# Extra Ammunition for your CCW



## alucard (Mar 4, 2007)

I was just curious about how much ammunition, one carries with him or her (I don't have an CCW licence)? An extra magazine or speedloader? Or just what you have loaded in the firearm?


----------



## bruce333 (Sep 1, 2006)

When I carry a semi-auto, just what is in the gun. If I have a revolver with me I'll carry a couple speed strips.

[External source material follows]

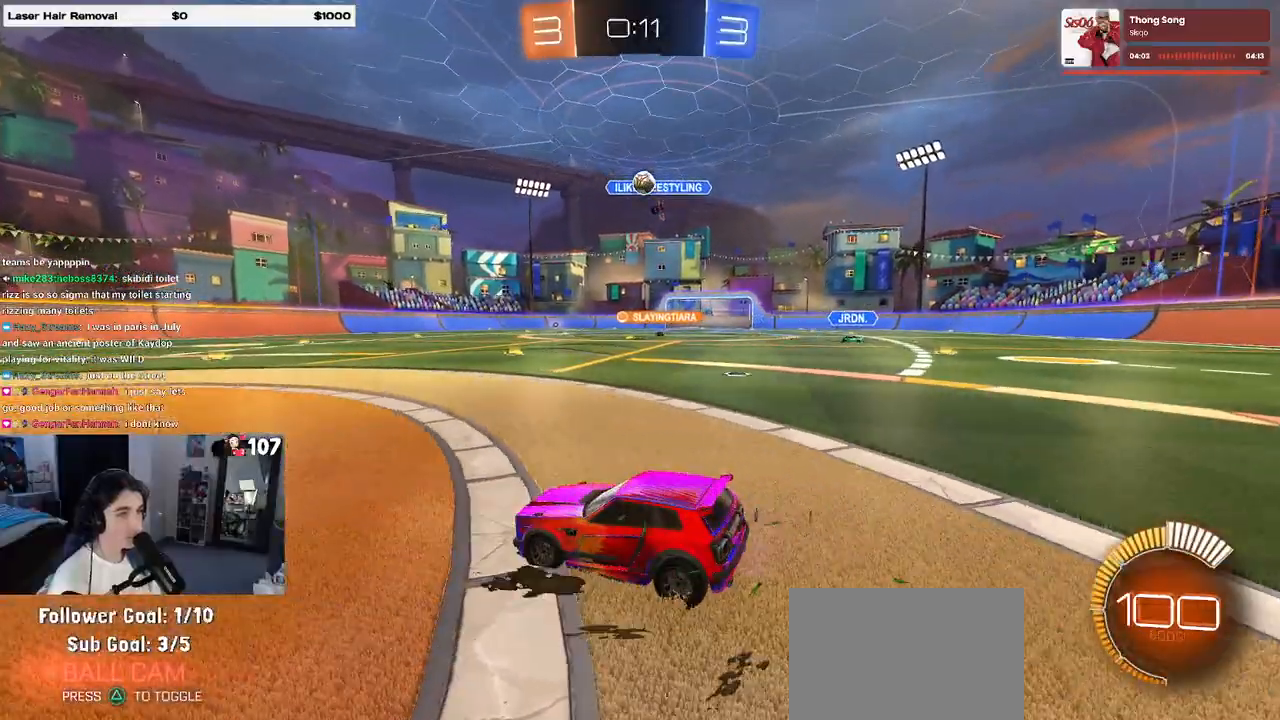
{"buttons": [], "left_stick": "left", "right_stick": "center", "events": []}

I've always got a pocket gun to back up the primary carry piece.:smt023


----------



## Revolver (Aug 26, 2006)

However much you want.


----------



## Mike Barham (Mar 30, 2006)

I normally carry one spare magazine. Open top mag carrier behind the weak hip.


----------



## milquetoast (Nov 25, 2006)

.45 auto - 1 spare mag
.38 snubby - 1 speed strip
Kel-Tec .32 - no extra ammo.

That sounds like the reverse of what I need, no? With a .45, I'm less likely to need extra ammo than with a .32. But, the only reason I carry a .32 is because I can't carry something bigger. If I had room for extra .32 ammo, I'd take the .38 snubby, and if I had room for more .38 ammo, I'd take the .45.


----------



## Old Padawan (Mar 16, 2007)

I allways carry one reload. Its a bit odd that if I carry a 12 round .40 cal I carry a spare mag totaling 24 rounds. If I carry a 6 shot revolver I carry 6 spare rounds.


----------



## Vom Kriege (May 5, 2006)

Typically one reload


----------



## Twolf (Jun 20, 2007)

I just load the max in my mag, my CC gun holds 10 rounds of 9mm. I don't think I'm gonna need more then that if I put most of the shots in the right place.


----------



## big dutchman (Jan 9, 2007)

two spare reloads for whatever i'm carrying. i have that whole paranoia thing going on...........


----------



## Guest (Jun 26, 2007)

I figure, if I walk down the street with no weapon,well,not too good. If I have a fully loaded weapon,(which I do) super! I guess one can never be too cautious.But if you let loose with just one round, right or wrong, you got some answerin ta dne or two clips + a back up, a running gun battle? Possible,I guess. A cwp is for the old 'in yer face' need. I carry for comfort as well. Just my opinion.


----------